As acusações inicialmente foram apresentadas em um relatório da deputada do PSOL e do deputado Nilto Tatto (PT/SP) sobre a diligência realizada por membros da comissão em Pontal do Paranapanema, em São Paulo, no dia 29 de maio. O documento também é subscrito por congressistas do PT, PCdoB e PSOL que fazem parte do colegiado.

No documento, os parlamentares afirmam que, no Acampamento Nelson Mandela, da Frente Nacional de Lutas Campo e Cidade, no município de Rosana, o relator “pulou a janela da sede e buscou ele próprio abrir a porta da residência, não obtendo sucesso. Mais adiante, solicitou a agentes da Polícia Militar que quebrassem o cadeado do barracão utilizado para reuniões e assembleias do movimento”.

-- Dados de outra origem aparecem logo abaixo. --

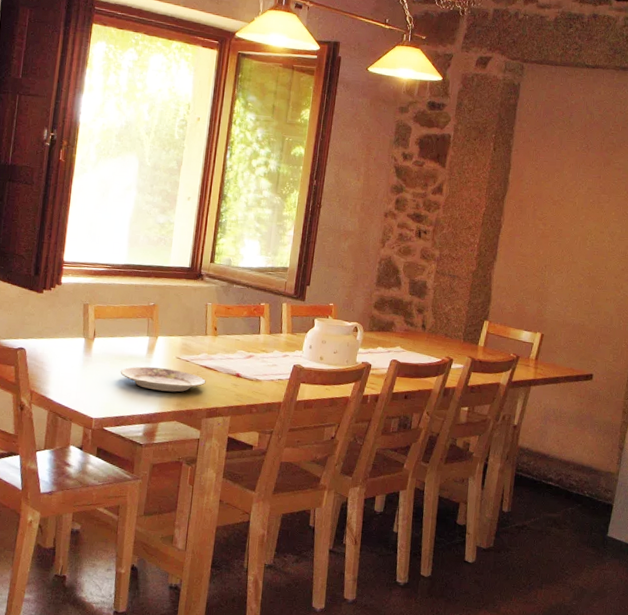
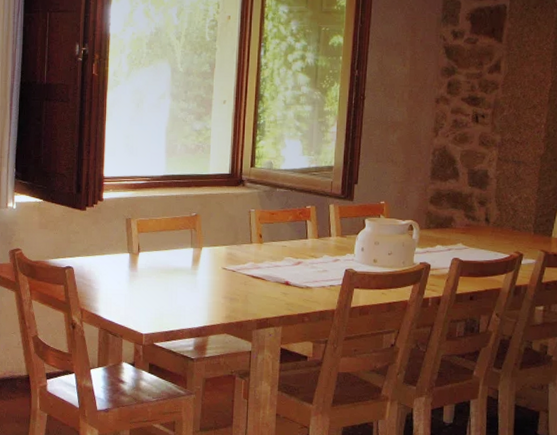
plate: present [120,366,206,392] -> none [166,279,254,304]

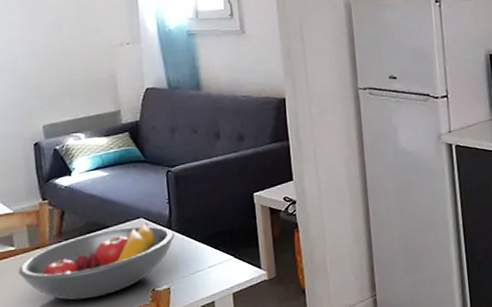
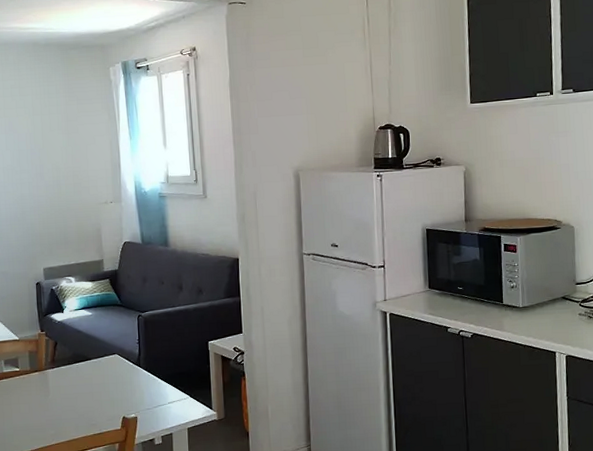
fruit bowl: present [18,222,175,300] -> none [21,358,143,418]

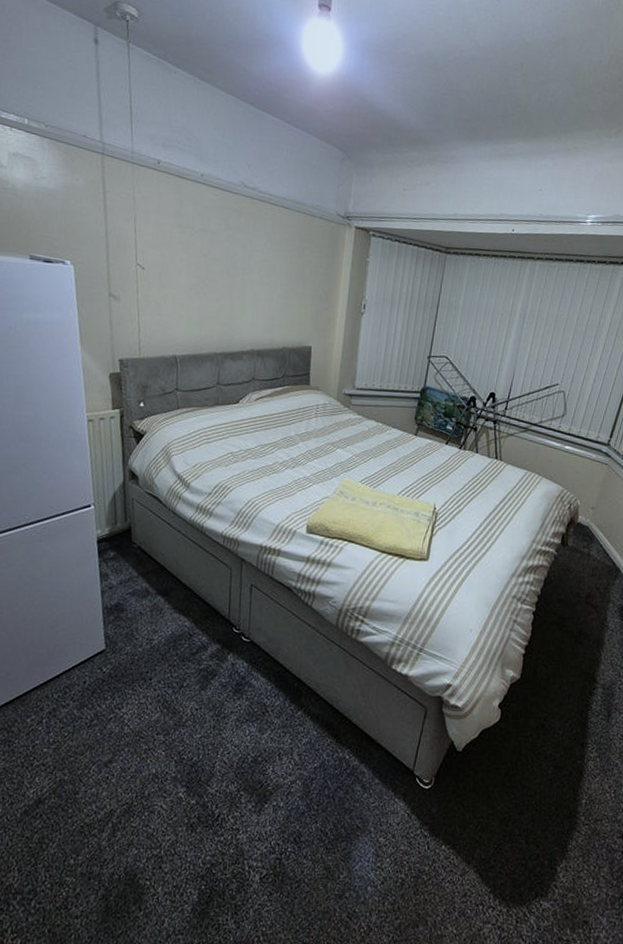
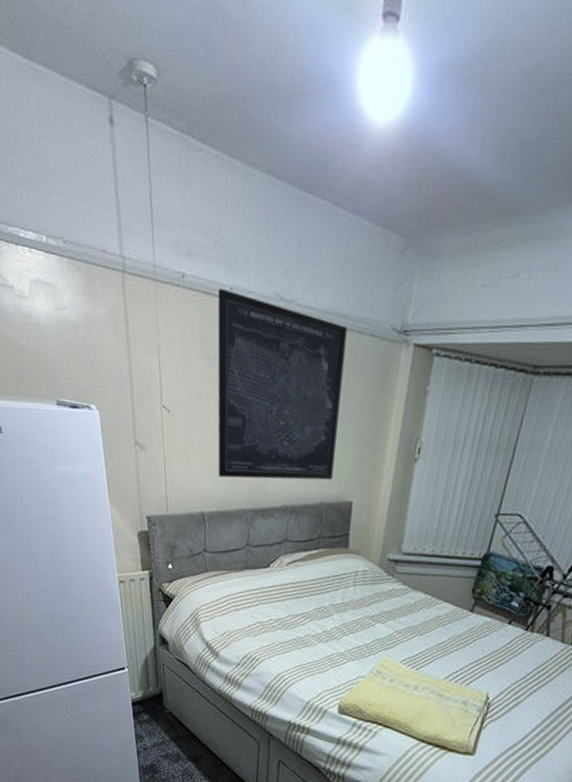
wall art: none [189,174,302,329] -> present [217,288,348,480]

Salles ainda teria abordado as famílias de acampados “de forma assediadora, afirmando que o local se tratava de uma área privada e que a proprietária o acompanhava. Também perguntava quais as cidades de origem dos acampados, e informações sobre sua produção no local, afirmando em diversas ocasiões que a área era anteriormente produtiva e que os acampados não mantinham produção significativa na área”.

No segundo local visitado durante a diligência, Acampamento Miriam Farias, também da FNL, no município de Sandovalina, os parlamentares da base governista afirmam que Salles e a deputada federal Caroline De Toni (PL/SC) “intencionaram solicitar” o arrombamento do acampamento “à Polícia Militar, mas diante da contrariedade dos mandatos subscritores e do próprio movimento social, que destacaram a ilegalidade da medida, foram constrangidos a não fazê-lo”.

Ainda assim, ambos “continuaram filmando o interior das residências, através de portas e frestas, bem como insistiam em verificar os banheiros e privadas utilizadas pelos acampados, na busca de sustentar a hipótese de que os locais não eram habitados de forma contínua”.

O crime de abuso de autoridade consiste em “invadir ou adentrar, clandestina ou astuciosamente, ou à revelia da vontade do ocupante, imóvel alheio ou suas dependências, ou nele permanecer nas mesmas condições, sem determinação judicial ou fora das condições estabelecidas em lei”. A pena é a prisão de um a quatro anos, além de multa.

Já a advocacia administrativa é tipificada como o ato de “patrocinar, direta ou indiretamente, interesse privado perante a administração pública, valendo-se da qualidade de funcionário”. A pena é equivale à detenção de um a três meses ou multa.